“Globally, oil prices are not the thing that is going to cause us problems,” says James A. Slutz in today’s Australian. He’s the deputy assistant secretary for oil and natural gas in the United States.
What’s the English word for apparatchik?
Mr. Slutz is in Australia to present the conclusions of a report prepared by the independent National Petroleum Council (NPC). He also told the Australian that, “The key thing is that hydrocarbons are becoming more difficult to develop, taking more time, and the cumulative effect of this is a more challenging supply situation.”
Yes. So how is it the oil price is not related to the “challenging supply situation?” Granted, the possibility of a Turkish invasion into Northern Iraq could have something to do with oil futures at US$87 in New York. But you’d think that the current oil price also reflects the market’s skepticism about seamless growth in new supply to meet new demand.
You can find the NPC report, prepared by a who’s who of the energy establishment, at this link.
You can also put the “challenging supply situation” in perspective with the image below, taken from the executive summary of the report.

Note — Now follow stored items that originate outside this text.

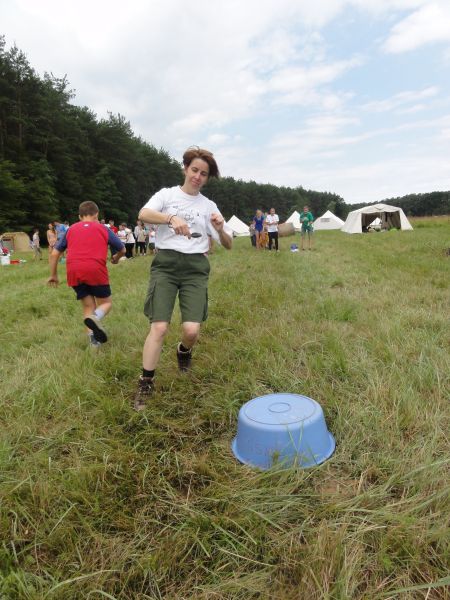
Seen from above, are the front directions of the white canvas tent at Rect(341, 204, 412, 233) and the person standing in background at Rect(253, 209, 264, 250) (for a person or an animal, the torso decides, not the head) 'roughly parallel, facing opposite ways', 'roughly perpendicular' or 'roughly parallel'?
roughly parallel

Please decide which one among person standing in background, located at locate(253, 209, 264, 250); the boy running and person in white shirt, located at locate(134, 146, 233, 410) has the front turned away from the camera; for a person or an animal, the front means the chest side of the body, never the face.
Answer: the boy running

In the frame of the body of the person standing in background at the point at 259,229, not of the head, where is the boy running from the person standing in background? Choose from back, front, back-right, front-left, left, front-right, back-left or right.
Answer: front

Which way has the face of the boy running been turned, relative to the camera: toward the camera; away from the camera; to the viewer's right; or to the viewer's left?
away from the camera

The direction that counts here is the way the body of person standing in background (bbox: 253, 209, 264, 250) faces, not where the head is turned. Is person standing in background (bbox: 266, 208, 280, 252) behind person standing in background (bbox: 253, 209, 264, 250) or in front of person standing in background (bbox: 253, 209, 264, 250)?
in front

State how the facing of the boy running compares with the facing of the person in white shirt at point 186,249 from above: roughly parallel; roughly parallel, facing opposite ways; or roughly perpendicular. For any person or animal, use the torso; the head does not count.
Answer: roughly parallel, facing opposite ways

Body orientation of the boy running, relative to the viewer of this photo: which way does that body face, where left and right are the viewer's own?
facing away from the viewer

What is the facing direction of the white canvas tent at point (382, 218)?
toward the camera

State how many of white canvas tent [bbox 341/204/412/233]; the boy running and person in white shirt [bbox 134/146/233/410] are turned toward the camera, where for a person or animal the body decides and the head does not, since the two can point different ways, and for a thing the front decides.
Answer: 2

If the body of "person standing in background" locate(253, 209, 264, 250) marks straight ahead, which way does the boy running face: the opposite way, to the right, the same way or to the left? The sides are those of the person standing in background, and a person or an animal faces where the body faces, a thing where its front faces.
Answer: the opposite way

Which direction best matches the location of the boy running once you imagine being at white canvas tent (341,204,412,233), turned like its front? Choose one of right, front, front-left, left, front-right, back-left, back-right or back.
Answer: front

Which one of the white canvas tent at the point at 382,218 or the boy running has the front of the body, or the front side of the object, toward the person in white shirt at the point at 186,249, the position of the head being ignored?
the white canvas tent

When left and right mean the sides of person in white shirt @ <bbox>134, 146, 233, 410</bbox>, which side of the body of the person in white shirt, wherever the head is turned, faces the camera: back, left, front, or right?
front

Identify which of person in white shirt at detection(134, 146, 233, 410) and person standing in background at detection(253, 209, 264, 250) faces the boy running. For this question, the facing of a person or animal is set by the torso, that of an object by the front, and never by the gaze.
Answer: the person standing in background

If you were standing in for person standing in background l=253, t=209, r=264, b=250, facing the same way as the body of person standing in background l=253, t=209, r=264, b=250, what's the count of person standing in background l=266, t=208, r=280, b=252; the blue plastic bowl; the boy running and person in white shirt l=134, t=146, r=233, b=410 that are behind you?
0

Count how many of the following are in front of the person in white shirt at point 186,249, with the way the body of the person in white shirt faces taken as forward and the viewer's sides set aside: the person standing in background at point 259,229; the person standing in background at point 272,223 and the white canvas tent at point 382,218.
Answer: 0

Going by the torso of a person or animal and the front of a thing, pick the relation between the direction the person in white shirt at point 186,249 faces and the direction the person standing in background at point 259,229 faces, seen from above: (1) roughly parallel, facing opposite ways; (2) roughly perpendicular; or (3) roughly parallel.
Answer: roughly parallel
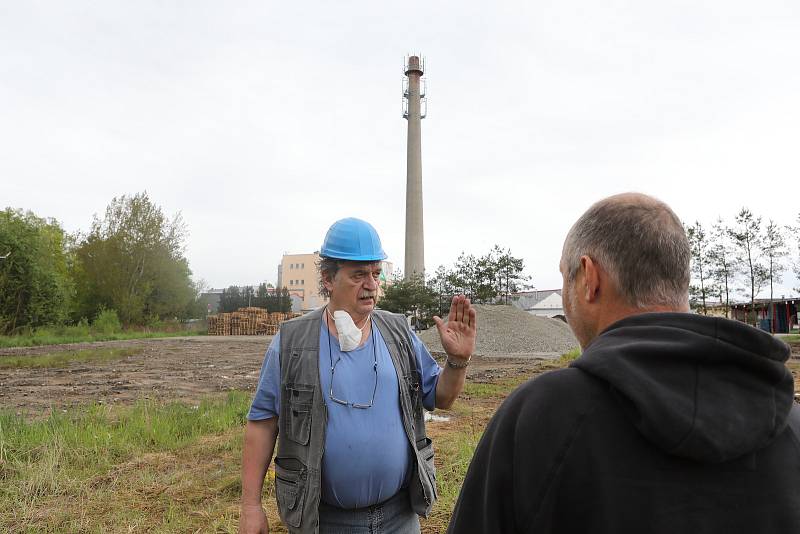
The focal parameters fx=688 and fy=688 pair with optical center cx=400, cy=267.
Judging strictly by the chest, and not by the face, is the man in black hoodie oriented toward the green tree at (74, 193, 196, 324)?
yes

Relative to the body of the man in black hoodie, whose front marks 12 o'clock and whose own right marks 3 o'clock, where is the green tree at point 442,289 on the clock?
The green tree is roughly at 1 o'clock from the man in black hoodie.

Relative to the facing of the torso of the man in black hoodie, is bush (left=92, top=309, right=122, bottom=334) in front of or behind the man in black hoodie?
in front

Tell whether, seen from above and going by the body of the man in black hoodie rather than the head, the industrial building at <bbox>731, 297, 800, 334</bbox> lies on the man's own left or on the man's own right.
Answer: on the man's own right

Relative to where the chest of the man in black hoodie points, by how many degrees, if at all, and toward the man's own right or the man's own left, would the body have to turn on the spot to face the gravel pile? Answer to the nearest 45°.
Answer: approximately 45° to the man's own right

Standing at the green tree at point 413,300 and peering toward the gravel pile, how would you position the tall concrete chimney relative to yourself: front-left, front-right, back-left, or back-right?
back-left

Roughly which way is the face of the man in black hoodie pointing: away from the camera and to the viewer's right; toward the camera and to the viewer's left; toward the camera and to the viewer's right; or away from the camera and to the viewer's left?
away from the camera and to the viewer's left

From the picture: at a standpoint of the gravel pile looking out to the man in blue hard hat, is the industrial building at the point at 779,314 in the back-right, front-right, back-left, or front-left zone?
back-left

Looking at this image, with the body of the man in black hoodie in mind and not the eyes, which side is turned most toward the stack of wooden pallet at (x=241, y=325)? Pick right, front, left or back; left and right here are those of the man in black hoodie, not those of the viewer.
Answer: front

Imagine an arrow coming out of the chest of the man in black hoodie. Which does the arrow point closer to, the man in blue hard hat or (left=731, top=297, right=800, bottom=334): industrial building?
the man in blue hard hat

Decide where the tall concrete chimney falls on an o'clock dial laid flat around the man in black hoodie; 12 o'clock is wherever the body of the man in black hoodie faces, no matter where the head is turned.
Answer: The tall concrete chimney is roughly at 1 o'clock from the man in black hoodie.

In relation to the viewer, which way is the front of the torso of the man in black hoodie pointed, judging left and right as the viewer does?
facing away from the viewer and to the left of the viewer

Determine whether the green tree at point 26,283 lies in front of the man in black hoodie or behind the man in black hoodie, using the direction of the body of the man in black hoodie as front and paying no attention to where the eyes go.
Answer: in front

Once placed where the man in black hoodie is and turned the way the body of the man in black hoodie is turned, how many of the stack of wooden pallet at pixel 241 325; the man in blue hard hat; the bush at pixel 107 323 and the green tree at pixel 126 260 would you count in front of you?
4
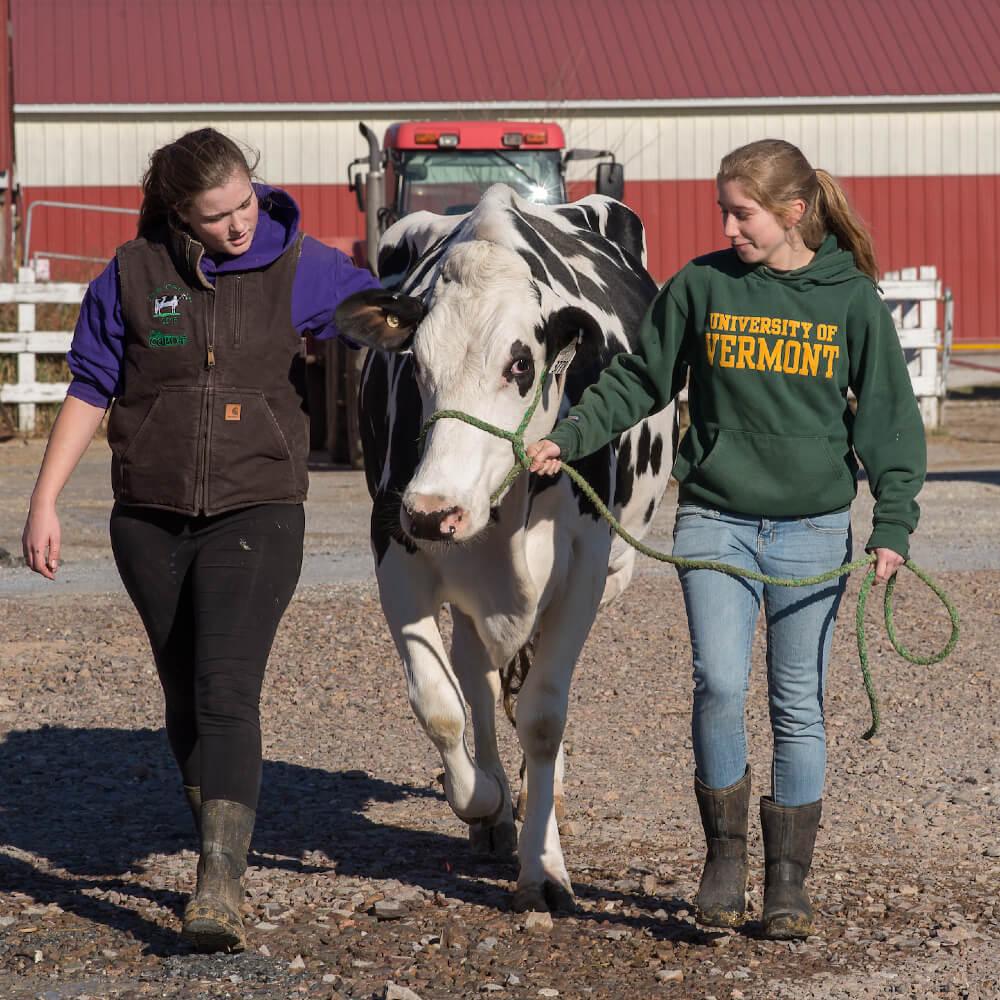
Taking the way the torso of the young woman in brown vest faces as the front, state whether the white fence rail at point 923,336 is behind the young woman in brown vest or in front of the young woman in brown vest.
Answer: behind

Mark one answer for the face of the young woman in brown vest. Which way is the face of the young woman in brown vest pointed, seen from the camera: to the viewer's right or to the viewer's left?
to the viewer's right

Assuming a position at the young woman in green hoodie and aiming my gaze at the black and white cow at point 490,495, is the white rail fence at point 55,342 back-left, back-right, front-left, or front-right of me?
front-right

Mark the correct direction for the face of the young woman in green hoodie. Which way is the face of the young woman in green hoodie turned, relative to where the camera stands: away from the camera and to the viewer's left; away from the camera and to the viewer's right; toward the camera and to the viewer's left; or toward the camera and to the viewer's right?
toward the camera and to the viewer's left

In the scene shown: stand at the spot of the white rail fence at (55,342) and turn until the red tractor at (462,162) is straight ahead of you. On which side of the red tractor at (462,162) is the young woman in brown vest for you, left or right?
right

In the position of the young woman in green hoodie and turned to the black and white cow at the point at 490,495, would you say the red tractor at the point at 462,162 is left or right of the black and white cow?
right

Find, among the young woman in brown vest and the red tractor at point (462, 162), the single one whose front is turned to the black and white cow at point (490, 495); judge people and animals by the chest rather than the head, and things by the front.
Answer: the red tractor

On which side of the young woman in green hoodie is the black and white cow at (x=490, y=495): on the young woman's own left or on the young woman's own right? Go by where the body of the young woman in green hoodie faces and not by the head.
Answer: on the young woman's own right

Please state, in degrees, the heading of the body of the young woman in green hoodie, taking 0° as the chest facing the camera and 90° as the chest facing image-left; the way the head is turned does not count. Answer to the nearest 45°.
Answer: approximately 0°

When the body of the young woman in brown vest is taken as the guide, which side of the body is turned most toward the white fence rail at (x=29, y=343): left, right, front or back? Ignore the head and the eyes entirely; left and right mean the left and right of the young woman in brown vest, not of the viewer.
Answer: back

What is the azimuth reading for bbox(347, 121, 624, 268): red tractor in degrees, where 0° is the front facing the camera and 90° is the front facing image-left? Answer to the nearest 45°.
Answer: approximately 0°

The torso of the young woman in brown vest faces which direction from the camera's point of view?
toward the camera

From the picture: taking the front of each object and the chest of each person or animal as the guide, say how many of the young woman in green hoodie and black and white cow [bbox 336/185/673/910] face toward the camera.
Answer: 2
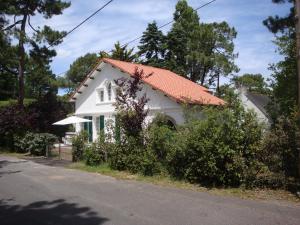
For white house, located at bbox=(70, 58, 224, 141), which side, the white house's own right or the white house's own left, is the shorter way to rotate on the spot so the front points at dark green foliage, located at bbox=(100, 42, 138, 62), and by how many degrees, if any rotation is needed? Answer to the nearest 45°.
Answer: approximately 135° to the white house's own right

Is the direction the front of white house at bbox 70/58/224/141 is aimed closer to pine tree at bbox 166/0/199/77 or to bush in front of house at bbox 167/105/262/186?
the bush in front of house

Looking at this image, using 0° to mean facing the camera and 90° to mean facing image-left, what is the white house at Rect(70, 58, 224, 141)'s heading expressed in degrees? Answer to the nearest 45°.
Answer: approximately 45°

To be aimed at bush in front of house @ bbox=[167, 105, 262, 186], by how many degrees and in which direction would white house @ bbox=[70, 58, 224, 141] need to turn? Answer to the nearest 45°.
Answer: approximately 45° to its left

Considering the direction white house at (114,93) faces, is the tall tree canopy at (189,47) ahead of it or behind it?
behind

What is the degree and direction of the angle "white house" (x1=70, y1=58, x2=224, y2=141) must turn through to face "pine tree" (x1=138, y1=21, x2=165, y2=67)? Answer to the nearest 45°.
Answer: approximately 135° to its right

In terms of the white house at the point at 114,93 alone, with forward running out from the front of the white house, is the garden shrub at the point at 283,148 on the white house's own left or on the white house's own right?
on the white house's own left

The forecast for demand of 124 million barrels per day comes from the International Energy Agency. Keep in mind the IEA expects production to increase by 45% to meet expected demand.
How does the NPC expect supply to grow? New discoveries and enhanced oil recovery (EOR), along with increased production from unconventional sources like Canada’s tar sands are all expected to bridge the gap between where we are and where we need to be.
Mmm hmm. Easy as that. Sooner or later, buyers are going to be priced out of the oil market, forcing them to turn to coal, or leading to lower oil prices. But don’t expect the world’s supply to magically increase because of “technology.” Technology is not fuel, as my friend Jim Kunstler has pointed out.